Le satellite 65 West A d’Eutelsat. | DR.

Rude baptême du feu pour Rodolphe Belmer. L’ex directeur général de Canal+, qui a pris les commandes d’Eutelsat le 1er mars en remplacement de Michel de Rosen, affronte sa première crise. L’action de l’opérateur de satellites a plongé de plus de 30 % vendredi 13 mai dès l’ouverture de la Bourse de Paris avant de clôturer à – 27 %. Les investisseurs ont très mal réagi à l’alerte sur les résultats émise la veille. Le groupe, qui tablait sur une hausse entre 4 % et 6 % pour l’exercice 2016-2017, anticipe désormais un recul de son chiffre d’affaires compris entre 1 % et 3 %. Il évoque des « conditions de marchés plus difficiles » et annonce qu’« un point stratégique détaillé sera présenté en juillet » lors de la publication des résultats annuels affirme le communiqué.

Baisse de la demande

Le français, troisième opérateur mondial, est le révélateur d’une crise qui couve depuis plusieurs mois dans un secteur confronté à un recul de la demande et à des surcapacités, entraînant une pression à la baisse des prix. « Nous sommes dans une industrie connue pour sa visibilité, avec des contrats de trois à dix ans et une croissance régulière, et subitement tout cela tombe à l’eau », constate Eric Beaudet, analyste financier chez Natixis.

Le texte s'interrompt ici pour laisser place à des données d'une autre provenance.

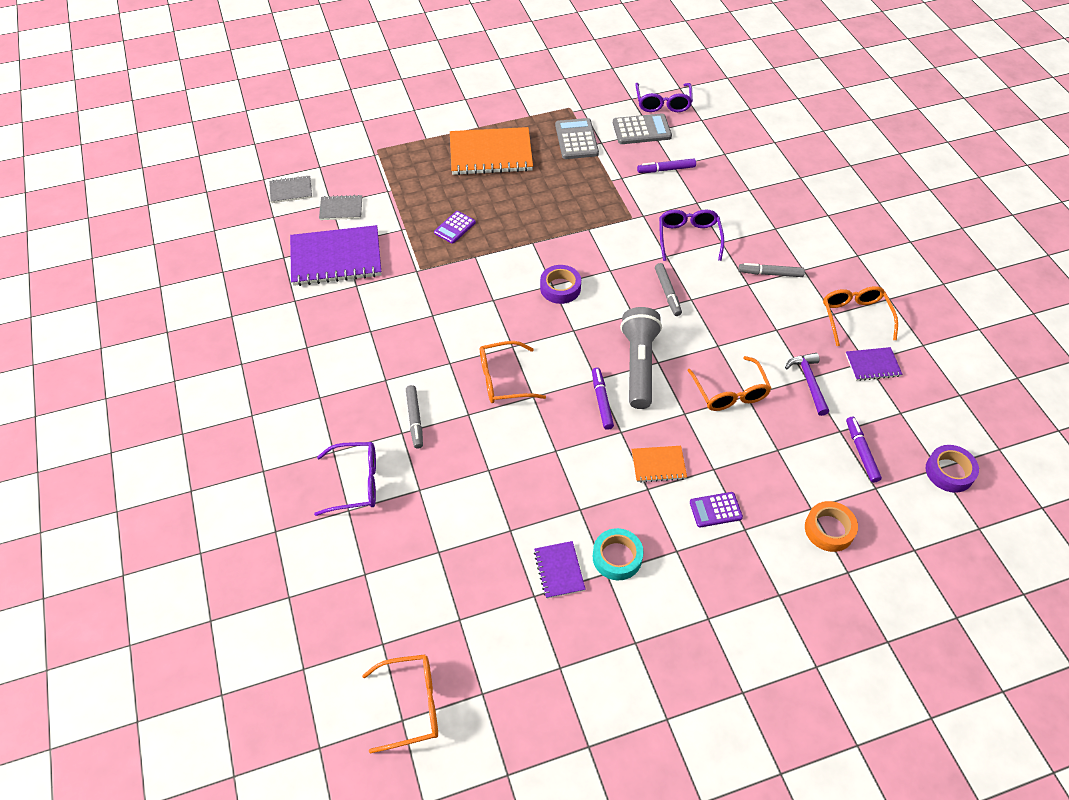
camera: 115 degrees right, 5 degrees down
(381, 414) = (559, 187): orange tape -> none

Depuis plusieurs mois, les autres géants mondiaux, comme les luxembourgeois SES et Intelsat, avaient alerté d’un ralentissement de leurs activités. Eutelsat restait confiant. « On le pensait immunisé de toute baisse d’activité car le groupe devait bénéficier de l’entrée en service de quatre satellites lancés depuis le début de l’année, ajoute M.Beaudet. Cela n’a visiblement pas permis de compenser la chute des prix. » La réaction a été la hauteur de la déception, vendredi, entraînant dans son sillage les autres valeurs du secteur comme SES (– 8 %) et Immarsat (– 7 %).

Les analystes chez Barclays ne s’attendaient pas à ce que les difficultés du groupe aient un impact « si fort et si rapide ». Pour eux, « une telle révision des perspectives (…) va plomber la confiance » dans l’évolution d’Eutelsat. « Nous sommes dans une industrie où les coûts fixes sont difficilement compressibles, tout ce que vous perdez en chiffre d’affaires va directement affecter le bénéfice », souligne un expert du secteur.

Concurrence avec Intelsat

« Le point noir, c’est l’Amérique latine, estime Vincent Maulay, analyste chez Oddo. Le groupe a alloué plus de la moitié de ses nouvelles capacités à ce continent, qui ne s’avère pas être l’eldorado espéré. » Or le français se trouve sur un marché où la demande des investisseurs a baissé en raison du contexte économique.

De plus, il s’est retrouvé en concurrence avec le numéro deux du secteur, Intelsat, qui a baissé les prix avec « des satellites de nouvelles générations dit HTS [high-throughput], conçus pour fournir des données en haut débit », ajoute M. Maulay.

Mais le français a aussi connu des difficultés avec un client institutionnel. « Les derniers renouvellements de contrats avec le gouvernement américain se sont traduits par un taux de renouvellement de l’ordre de 65 % compte tenu de conditions de passation des marchés plus dures et d’une forte intensité concurrentielle », reconnaît Eutelsat. Un niveau nettement inférieur aux précédents.

Image écornée

Avec cette alerte sur les résultats, Eutelsat, qui avait la réputation d’être une valeur sûre, voit son image écornée. Ce n’est certes pas la première fois que le groupe connaît une dégringolade boursière, l’action avait fortement chuté voici quatre ans après qu’il avait annoncé qu’il manquait une dizaine de millions de chiffre d’affaires pour atteindre son objectif.

Cette fois, l’alerte est plus sérieuse, d’autant que le marché spatial est aussi en pleine mutation. De nouveaux acteurs, comme les GAFA (Google, Amazon, Facebook, Apple), ont des ambitions de couverture de la planète en développant leur propre constellation de satellites. Il faudra attendre deux mois pour connaître la nouvelle stratégie de Rodolphe Belmer.

Le patron d’Eutelsat dispose d’un carnet de commandes bien garni et envisage de renforcer sa position dans la diffusion de la haute définition pour les chaînes de télévision gratuites en Europe. A lui maintenant de convaincre pour faire oublier ce funeste vendredi 13.